When writing pages that use the URL-fnorder, you can, for instance, just type <<GURPS>> to get an automated link in bold italic. Read the Fnord URL documentation first though.

It is never wrong to place a link to the W23 page of a game that we sell in W23.

However, do not link a page back to itself! When a game name appears on its own page, the name should be in bold italics with no link. Also, avoid placing links so densely that they make the text difficult to read. Either rephrase the text or leave excess occurrences of a name in bold italics.

SJ Games-published magazines should be in linked italics - for example Pyramid. If you link to Pyramid articles from outside the login area use the sample.cgi article display script so non-subscribers will see a sample instead of "access denied" - and bear in mind this may truncate the article. The names of magazines or non-game publications should be Italicized. General writing style should be similar to our print publications - see the authors' guidelines for details.

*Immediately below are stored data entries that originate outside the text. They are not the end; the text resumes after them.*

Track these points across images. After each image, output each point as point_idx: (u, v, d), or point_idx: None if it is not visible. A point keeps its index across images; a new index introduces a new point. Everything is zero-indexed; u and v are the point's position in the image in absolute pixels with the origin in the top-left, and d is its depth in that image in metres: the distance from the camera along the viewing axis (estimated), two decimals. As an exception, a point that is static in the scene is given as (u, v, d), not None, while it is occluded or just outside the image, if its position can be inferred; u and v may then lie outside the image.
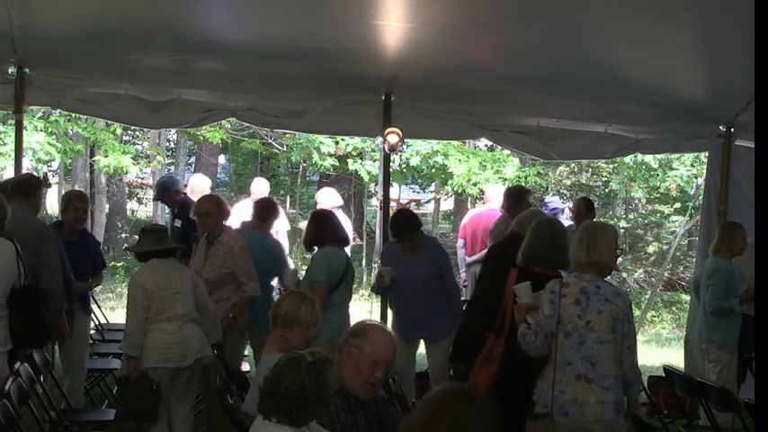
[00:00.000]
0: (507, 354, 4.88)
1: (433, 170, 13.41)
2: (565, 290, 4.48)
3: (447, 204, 18.26)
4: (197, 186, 9.50)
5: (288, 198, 17.58)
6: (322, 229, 6.12)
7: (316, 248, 6.16)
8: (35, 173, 10.39)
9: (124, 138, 15.42)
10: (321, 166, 13.45)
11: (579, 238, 4.62)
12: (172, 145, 17.33)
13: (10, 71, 6.84)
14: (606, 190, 15.20)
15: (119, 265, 14.01)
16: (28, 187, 5.75)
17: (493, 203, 8.87)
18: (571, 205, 9.40)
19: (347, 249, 6.68)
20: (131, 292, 5.22)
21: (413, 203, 19.89)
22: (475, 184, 12.69)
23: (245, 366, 6.85)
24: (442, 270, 6.36)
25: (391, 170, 9.26)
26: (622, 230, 15.05)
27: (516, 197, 7.37)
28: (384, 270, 6.44)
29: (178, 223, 8.21)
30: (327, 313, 5.48)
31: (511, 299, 4.85)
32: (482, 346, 5.18)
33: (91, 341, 7.61)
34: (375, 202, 15.40)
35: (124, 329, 5.28)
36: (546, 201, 10.31)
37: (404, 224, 6.42)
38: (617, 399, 4.42)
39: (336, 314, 5.81)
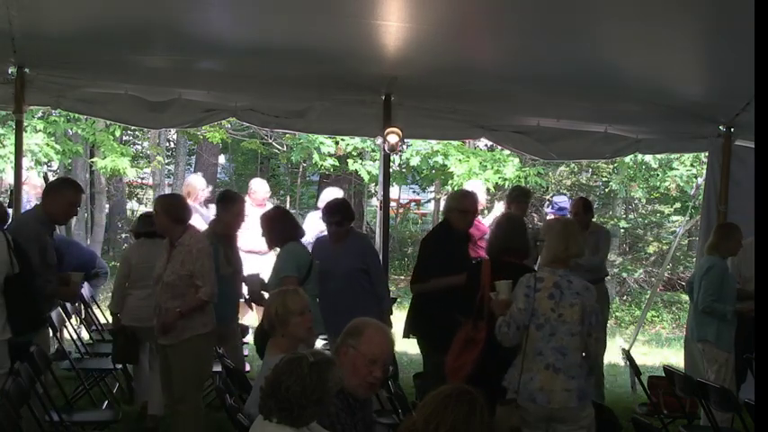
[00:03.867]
0: (491, 339, 4.92)
1: (433, 170, 13.39)
2: (539, 284, 4.68)
3: (447, 204, 18.22)
4: (185, 186, 9.51)
5: (288, 198, 17.57)
6: (281, 228, 6.12)
7: (278, 248, 6.20)
8: (36, 173, 10.40)
9: (124, 138, 15.39)
10: (321, 166, 13.42)
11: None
12: (172, 145, 17.29)
13: (10, 71, 6.83)
14: (606, 190, 15.18)
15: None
16: (48, 188, 5.86)
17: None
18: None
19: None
20: (120, 261, 6.79)
21: (413, 203, 19.86)
22: (475, 185, 12.66)
23: (245, 366, 6.85)
24: (369, 266, 6.33)
25: (391, 170, 9.25)
26: (622, 230, 15.05)
27: (508, 196, 7.53)
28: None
29: None
30: None
31: (488, 287, 5.01)
32: (432, 324, 5.74)
33: (90, 341, 7.62)
34: (375, 203, 15.39)
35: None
36: (555, 200, 10.28)
37: (335, 207, 6.47)
38: (580, 386, 4.60)
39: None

Pages (or news articles) written in the first person should be signed. Pages with content that ages (for example, news items, wish lists, guidelines such as these) should always be dated visibly on the page - NOT just the file date on the server. If there are pages that shouldn't be allowed to get to old, use the reminder program on the admin site.

Price and Status Updates

Use the database scripts for all references to a game's price or status. The only exceptions are dated news articles, like the Daily Illuminator.

File Permissions

Pages in an area maintained by one of our volunteers must have a group ownership of that volunteer's group (usually the game's name, like gurps) and be user and group writable (permission 664, or 775 for directories and executable files). Warehouse 23 files should have group ownership of secweb, or w23 if the Warehouse 23 clerks need to edit the files. Other web files should have group ownership of sjgadm, and similar permissions.

Final Notes

When you upload a new page, or change a page - always, always, ALWAYS TEST the page! Look at the page in your browser to make sure you haven't forgotten a closing tag, or anything similar. Check the links. Make sure any scripts function the way they are supposed to. Pages that have new styles should be viewed in several browsers to make sure all of them handle the codes correctly. Don't assume every browser follows the HTML specs exactly. In reality, few or none do. In particular, some web design programs create HTML that formats incorrectly in "competing" browsers. If you use web page creation software (instead of writing pages directly in HTML) much more testing is needed.